- **DOCUMENT EXTRACT**

Late-onset hypogonadism (LOH) is present in up to 7% of men <70 years old and in up to 18.4% of men >70 years old. Though men over the age of 65 years currently account for 5.6% of the US population, this age group is growing 2–3 times faster than men <65 years old, suggesting that the prevalence of LOH will only continue to increase. Characterized by low serum testosterone (T), as well as symptoms of androgen deficiency, which include loss of libido, erectile dysfunction, depression, lethargy, concentration difficulties, sleep disturbance, osteoporosis and loss of muscle strength, LOH has widespread implications on men's health and has been associated with cardiovascular disease, insulin resistance, type II diabetes and metabolic syndrome.

Treatment with testosterone replacement therapy (TRT) ameliorates the symptoms of hypogonadism, but is controversial in the setting of prostate cancer (CaP) due to the belief that T can stimulate its growth. A study by Huggins and Hudges in 1941 demonstrated CaP regression in men with metastatic disease after surgical castration and subsequent in vitro studies showed CaP cell growth after treatment with T, further supporting the CaP–androgen relationship. Despite these early findings, there remains a dearth of clinical evidence supporting a link between high serum T and increased CaP risk. Thus, in the light of mounting evidence suggesting worse health outcomes in men diagnosed with hypogonadism, together with the lack of data supporting a clinical association between T and CaP growth, TRT has been initiated in hypogonadal men with CaP.

- **ENTRIES SHOWN**
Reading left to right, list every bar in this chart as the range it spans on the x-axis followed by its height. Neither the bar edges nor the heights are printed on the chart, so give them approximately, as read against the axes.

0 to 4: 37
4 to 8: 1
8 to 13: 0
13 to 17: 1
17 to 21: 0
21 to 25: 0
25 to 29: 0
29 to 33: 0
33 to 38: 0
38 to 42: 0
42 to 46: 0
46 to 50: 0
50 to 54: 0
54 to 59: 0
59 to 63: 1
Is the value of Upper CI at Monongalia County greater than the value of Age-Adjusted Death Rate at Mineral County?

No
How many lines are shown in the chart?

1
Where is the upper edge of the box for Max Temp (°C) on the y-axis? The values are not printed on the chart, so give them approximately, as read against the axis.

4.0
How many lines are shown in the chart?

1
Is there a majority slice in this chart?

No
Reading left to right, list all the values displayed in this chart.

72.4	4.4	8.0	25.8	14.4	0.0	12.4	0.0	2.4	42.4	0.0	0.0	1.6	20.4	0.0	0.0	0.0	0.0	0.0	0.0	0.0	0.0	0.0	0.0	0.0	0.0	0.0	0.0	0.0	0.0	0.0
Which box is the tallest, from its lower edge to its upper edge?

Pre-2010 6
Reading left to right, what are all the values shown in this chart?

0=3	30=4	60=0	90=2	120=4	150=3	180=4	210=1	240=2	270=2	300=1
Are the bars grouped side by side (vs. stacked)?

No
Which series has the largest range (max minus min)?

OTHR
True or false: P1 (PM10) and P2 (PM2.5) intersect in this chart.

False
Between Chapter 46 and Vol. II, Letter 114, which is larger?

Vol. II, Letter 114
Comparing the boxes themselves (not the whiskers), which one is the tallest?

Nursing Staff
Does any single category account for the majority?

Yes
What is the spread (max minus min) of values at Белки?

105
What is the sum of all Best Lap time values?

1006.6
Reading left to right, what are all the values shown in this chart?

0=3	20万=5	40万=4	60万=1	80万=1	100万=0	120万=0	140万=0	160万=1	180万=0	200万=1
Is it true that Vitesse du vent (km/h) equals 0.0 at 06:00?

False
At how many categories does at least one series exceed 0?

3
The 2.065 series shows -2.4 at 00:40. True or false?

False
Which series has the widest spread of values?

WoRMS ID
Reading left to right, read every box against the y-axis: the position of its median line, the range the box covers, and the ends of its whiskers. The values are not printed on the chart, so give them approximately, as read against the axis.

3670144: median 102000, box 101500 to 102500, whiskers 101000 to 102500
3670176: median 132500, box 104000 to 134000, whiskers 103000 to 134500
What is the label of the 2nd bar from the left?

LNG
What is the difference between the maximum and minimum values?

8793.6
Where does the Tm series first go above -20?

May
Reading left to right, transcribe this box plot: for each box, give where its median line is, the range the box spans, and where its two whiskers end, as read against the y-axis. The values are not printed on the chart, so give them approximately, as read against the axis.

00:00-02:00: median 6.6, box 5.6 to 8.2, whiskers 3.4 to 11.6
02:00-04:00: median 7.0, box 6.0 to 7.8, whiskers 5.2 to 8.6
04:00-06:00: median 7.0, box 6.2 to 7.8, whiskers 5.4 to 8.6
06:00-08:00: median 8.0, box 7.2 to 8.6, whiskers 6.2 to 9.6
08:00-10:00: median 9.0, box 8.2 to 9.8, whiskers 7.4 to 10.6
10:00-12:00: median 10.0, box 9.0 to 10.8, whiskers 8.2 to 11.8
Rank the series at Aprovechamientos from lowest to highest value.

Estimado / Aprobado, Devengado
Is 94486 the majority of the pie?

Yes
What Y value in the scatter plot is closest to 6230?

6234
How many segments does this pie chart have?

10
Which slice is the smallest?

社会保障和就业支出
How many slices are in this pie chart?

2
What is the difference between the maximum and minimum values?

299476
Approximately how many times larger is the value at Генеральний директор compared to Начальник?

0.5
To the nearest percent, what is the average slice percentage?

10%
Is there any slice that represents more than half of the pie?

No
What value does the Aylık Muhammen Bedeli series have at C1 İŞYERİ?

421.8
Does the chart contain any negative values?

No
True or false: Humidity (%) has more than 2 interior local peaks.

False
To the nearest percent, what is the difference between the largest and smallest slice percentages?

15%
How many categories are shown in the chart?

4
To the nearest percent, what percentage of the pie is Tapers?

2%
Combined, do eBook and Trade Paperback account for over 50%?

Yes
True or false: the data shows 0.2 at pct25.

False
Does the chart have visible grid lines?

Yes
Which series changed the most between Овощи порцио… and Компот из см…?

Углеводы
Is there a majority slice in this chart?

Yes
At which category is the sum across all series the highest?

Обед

- **PARTS OF THE EXERCISE**
1/ According to the passage on late-onset hypogonadism, what share of men over 70 years old have the condition?
2/ Extend the passage on late-onset hypogonadism and prostate cancer, starting after its last sentence.

- **RESULTS**
1/ Up to 18.4% of men over 70 years old.

2/
Most studies examining hypogonadal men receiving TRT after radical prostatectomy (RP) have described no cases of biochemical recurrence or evidence of CaP progression in the setting of localized disease. Similarly, studies of patients with CaP treated with brachytherapy and/or external beam radiotherapy (EBRT) and on TRT have reported transient rises in prostate-specific antigen (PSA), but no patients with CaP recurrence or progression prompting TRT cessation. Furthermore, no evidence of bone metastasis or local recurrence has been observed in hypogonadal patients with locally advanced CaP who underwent surgical castration followed by intermittent TRT, nor have there been significant rises in PSA or evidence of CaP progression in patients with CaP on active surveillance treated with TRT. In one study examining 96 men on TRT after RP, radiation therapy, or intermittent androgen deprivation, with 8 men demonstrating evidence of distant metastasis prior to TRT initiation, TRT was stopped in 60% of men due to rising PSA.

The above small studies overall support the use of TRT in patients with CaP, irrespective of CaP treatment modality, in the setting of vigilant follow-up, as does a recent review of the published literature, particularly given the known effects of exogenous T on prostate cell growth in vitro. However, no published data from randomized controlled trials studying outcomes of TRT in treated CaP patients are currently available, and the data from retrospective studies are limited. In this retrospective study, we assess the efficacy and safety of TRT in a cohort of men with CaP treated with radiation, with the goal of adding to the literature describing TRT in men with CaP.